Barockkirche BirnauSüdöstlich von Überlingen, hoch über dem Bodensee, thront die barocke Wallfahrtskirche Birnau. Die nach nur vier Jahren Bauzeit, 1750, der Heiligen Maria geweihte Kirche gilt als schönster Sakralbau des Bodenseeraumes und als Schmuckstück entlang der Oberschwäbischen Barockstraße.

Die Kirche entstand als Ersatz für eine, nur wenige Kilometer nordwestlich befindliche, kleine Marienkapelle. Der einstige Abt des Salemer Filialklosters holte sich die bedeutendsten Künstler seiner Zeit ins Boot, um den göttlichen Bau zu vollenden. Die Pläne für das Gotteshaus stammten von dem Vorarlberger Baumeister Peter Thumb. Er entschied sich für ein langgezogenes Kirchenschiff mit einem vorgelagerten Querriegel, in dem sich einst Wohn- und Verwaltungsräume befanden. Heute können die Besucher hier Kreuze, Ikonen, Karten oder Kalender erwerben, welche sie an den Besuch in Birnau erinnern. Die imposante, zur Seeseite gewandte Fassade, besteht aus 11 Fensterachsen, welche vom Glockenturm überragt werden. Die in weiß und altrosa gehaltene Farbgebung entspricht dem Originalzustand.
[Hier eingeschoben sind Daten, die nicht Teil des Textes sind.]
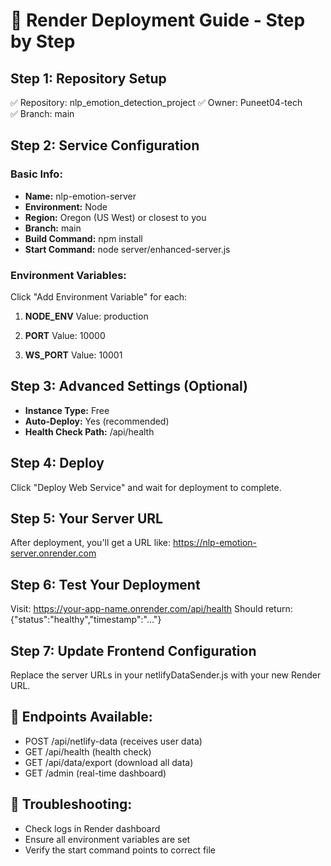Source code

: # 🚀 Render Deployment Guide - Step by Step

## Step 1: Repository Setup
✅ Repository: nlp_emotion_detection_project
✅ Owner: Puneet04-tech  
✅ Branch: main

## Step 2: Service Configuration

### Basic Info:
- **Name:** nlp-emotion-server
- **Environment:** Node
- **Region:** Oregon (US West) or closest to you
- **Branch:** main
- **Build Command:** npm install
- **Start Command:** node server/enhanced-server.js

### Environment Variables:
Click "Add Environment Variable" for each:

1. **NODE_ENV**
   Value: production

2. **PORT** 
   Value: 10000

3. **WS_PORT**
   Value: 10001

## Step 3: Advanced Settings (Optional)
- **Instance Type:** Free
- **Auto-Deploy:** Yes (recommended)
- **Health Check Path:** /api/health

## Step 4: Deploy
Click "Deploy Web Service" and wait for deployment to complete.

## Step 5: Your Server URL
After deployment, you'll get a URL like:
https://nlp-emotion-server.onrender.com

## Step 6: Test Your Deployment
Visit: https://your-app-name.onrender.com/api/health
Should return: {"status":"healthy","timestamp":"..."}

## Step 7: Update Frontend Configuration
Replace the server URLs in your netlifyDataSender.js with your new Render URL.

## 🎯 Endpoints Available:
- POST /api/netlify-data (receives user data)
- GET /api/health (health check)
- GET /api/data/export (download all data)
- GET /admin (real-time dashboard)

## 🔧 Troubleshooting:
- Check logs in Render dashboard
- Ensure all environment variables are set
- Verify the start command points to correct file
Betritt man die Barockkirche, beeindruckt die Vielfalt an Bildern und Verzierungen im Rokokostil. Die Stukkaturen, üppigen Altäre und Skulpturen stammen von Anton Feuchtmayr. Bekannteste Skulptur ist der “Honigschlecker”, ein Engel mit einem Bienenkorb. Die Deckenmalereien schuf Gottfried Bernhard Götz. Zentrales Thema der Bilder ist die Jungfrau Maria. Es wird aber auch Bezug auf die Tradition des Ordens genommen. Neben den Ordensgründern fanden ebenso die Erbauer der Kirche ihren Platz. So stellt sich der Meister im Fresko “Maria als Königin” selbst mit Pinsel und Krücke dar. Was die Nachwelt an seinen Sturz vom Gerüst erinnert. Mittelpunkt der Wallfahrtskirche ist die hölzerne Marienstatue, welche ein unbekannter Meister 1420 schuf und der Wundertätigkeit nachgesagt wird.
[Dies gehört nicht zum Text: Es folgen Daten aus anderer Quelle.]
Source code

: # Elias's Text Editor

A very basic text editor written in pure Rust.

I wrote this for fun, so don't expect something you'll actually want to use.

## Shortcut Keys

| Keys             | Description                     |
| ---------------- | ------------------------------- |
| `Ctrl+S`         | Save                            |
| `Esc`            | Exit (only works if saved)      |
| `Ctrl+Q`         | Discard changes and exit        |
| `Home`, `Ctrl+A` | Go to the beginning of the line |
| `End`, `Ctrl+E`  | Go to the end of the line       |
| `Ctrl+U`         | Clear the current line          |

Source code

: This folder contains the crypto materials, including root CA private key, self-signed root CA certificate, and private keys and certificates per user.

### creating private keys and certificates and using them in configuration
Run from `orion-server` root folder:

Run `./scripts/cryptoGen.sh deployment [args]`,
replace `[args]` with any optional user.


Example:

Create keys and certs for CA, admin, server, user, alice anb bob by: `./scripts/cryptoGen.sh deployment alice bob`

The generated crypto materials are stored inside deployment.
In Anlehnung an den Petersdom besitzt die Birnau sieben Altäre, welche dem Bischof Erasmus von Antiochia, dem Heiligen Josef oder dem Mönch Bernhard von Clairvaux geweiht sind. Eine Besonderheit der Wallfahrtskirche sind ihre zehn Uhren, welche den Zeitgeist ebenso verkörpern, wie die Endlichkeit des Daseins. Das größte Zifferbaltt besitzt einen Durchmesser von 3,10 Metern und zeigt zur Seeseite.

Im der Kirche vorgelagerten Ordensgebäude befindet sich heute das Priorat der Zisterzienserabtei Wettingen-Mehrerau. Von der Terrasse vor der Kirche genießt man einen herrlichen Blick auf den Bodensee, bis hin zu den Schweizer Alpen.